■ **Task to carry out**: Scan the material for the word "AddressWidth", and copy each line where it shows up.

■ **Data for analysis**:

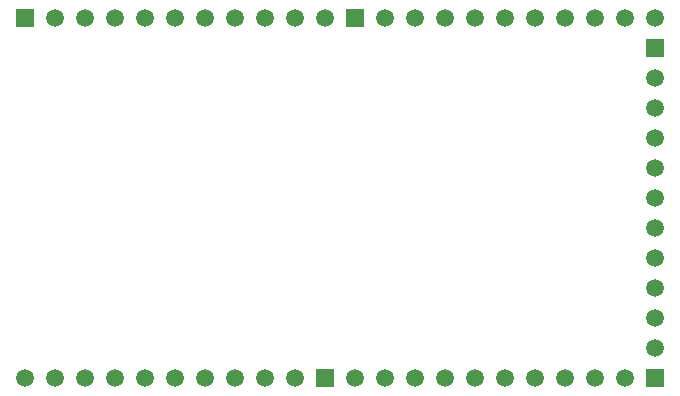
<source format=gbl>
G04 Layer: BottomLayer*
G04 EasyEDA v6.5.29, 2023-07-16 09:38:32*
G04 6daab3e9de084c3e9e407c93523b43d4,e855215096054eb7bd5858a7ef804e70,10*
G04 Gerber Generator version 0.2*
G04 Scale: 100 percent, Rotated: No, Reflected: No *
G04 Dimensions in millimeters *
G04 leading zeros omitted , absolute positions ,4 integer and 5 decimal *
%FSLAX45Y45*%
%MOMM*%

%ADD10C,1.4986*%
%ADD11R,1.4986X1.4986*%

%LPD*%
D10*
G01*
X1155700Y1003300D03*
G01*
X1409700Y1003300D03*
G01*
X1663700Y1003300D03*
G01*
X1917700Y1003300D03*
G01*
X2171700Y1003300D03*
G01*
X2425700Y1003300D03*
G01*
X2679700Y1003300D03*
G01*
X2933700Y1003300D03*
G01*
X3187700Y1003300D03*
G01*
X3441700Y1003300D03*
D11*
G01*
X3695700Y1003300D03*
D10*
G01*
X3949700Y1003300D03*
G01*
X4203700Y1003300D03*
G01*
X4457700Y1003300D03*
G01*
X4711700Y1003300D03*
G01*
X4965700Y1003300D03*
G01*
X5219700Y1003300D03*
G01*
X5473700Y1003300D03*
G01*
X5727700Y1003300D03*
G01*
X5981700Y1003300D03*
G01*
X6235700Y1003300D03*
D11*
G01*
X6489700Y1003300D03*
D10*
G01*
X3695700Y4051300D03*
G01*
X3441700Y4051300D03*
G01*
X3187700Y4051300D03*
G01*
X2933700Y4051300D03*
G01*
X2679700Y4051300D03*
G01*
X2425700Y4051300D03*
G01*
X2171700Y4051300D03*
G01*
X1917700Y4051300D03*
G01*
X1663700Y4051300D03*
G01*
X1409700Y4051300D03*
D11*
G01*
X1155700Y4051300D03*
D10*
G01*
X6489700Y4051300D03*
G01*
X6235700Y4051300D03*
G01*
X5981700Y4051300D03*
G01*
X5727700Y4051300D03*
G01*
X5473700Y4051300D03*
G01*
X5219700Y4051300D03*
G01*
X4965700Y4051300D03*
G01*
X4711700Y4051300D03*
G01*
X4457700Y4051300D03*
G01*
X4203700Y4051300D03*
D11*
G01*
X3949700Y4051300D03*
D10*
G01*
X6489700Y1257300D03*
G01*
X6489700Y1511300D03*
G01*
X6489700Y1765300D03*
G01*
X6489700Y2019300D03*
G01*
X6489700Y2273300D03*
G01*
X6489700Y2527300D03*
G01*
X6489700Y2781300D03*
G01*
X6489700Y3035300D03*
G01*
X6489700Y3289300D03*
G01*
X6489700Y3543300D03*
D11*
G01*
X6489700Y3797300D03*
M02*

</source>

* * *

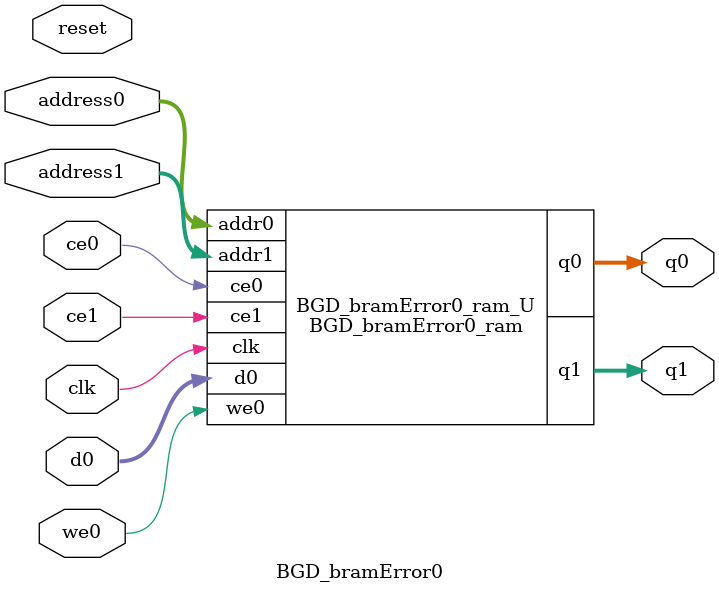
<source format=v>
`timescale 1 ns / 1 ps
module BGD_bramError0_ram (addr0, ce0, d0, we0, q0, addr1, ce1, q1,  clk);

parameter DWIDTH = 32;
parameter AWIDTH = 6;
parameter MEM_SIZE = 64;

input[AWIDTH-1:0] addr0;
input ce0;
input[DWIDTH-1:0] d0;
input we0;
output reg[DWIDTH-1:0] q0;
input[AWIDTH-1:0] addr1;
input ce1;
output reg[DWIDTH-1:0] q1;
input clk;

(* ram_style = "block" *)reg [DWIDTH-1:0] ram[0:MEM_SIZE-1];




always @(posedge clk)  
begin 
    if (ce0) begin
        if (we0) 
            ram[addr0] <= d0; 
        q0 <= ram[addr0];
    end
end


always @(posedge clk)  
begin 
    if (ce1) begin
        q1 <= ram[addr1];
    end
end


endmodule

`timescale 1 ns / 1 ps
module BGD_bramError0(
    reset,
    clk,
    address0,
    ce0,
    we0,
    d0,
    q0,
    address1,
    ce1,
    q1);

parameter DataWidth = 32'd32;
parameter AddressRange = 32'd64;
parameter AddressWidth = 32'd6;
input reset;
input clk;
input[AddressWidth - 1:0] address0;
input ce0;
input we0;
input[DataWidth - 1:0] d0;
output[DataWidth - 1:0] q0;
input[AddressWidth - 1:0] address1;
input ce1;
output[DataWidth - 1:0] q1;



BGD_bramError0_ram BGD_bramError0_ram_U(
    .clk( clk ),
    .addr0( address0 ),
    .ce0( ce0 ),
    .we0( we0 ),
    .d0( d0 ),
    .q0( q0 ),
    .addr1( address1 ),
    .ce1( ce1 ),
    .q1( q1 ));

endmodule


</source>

■ **Answer to this exercise**:
parameter AddressWidth = 32'd6;
input[AddressWidth - 1:0] address0;
input[AddressWidth - 1:0] address1;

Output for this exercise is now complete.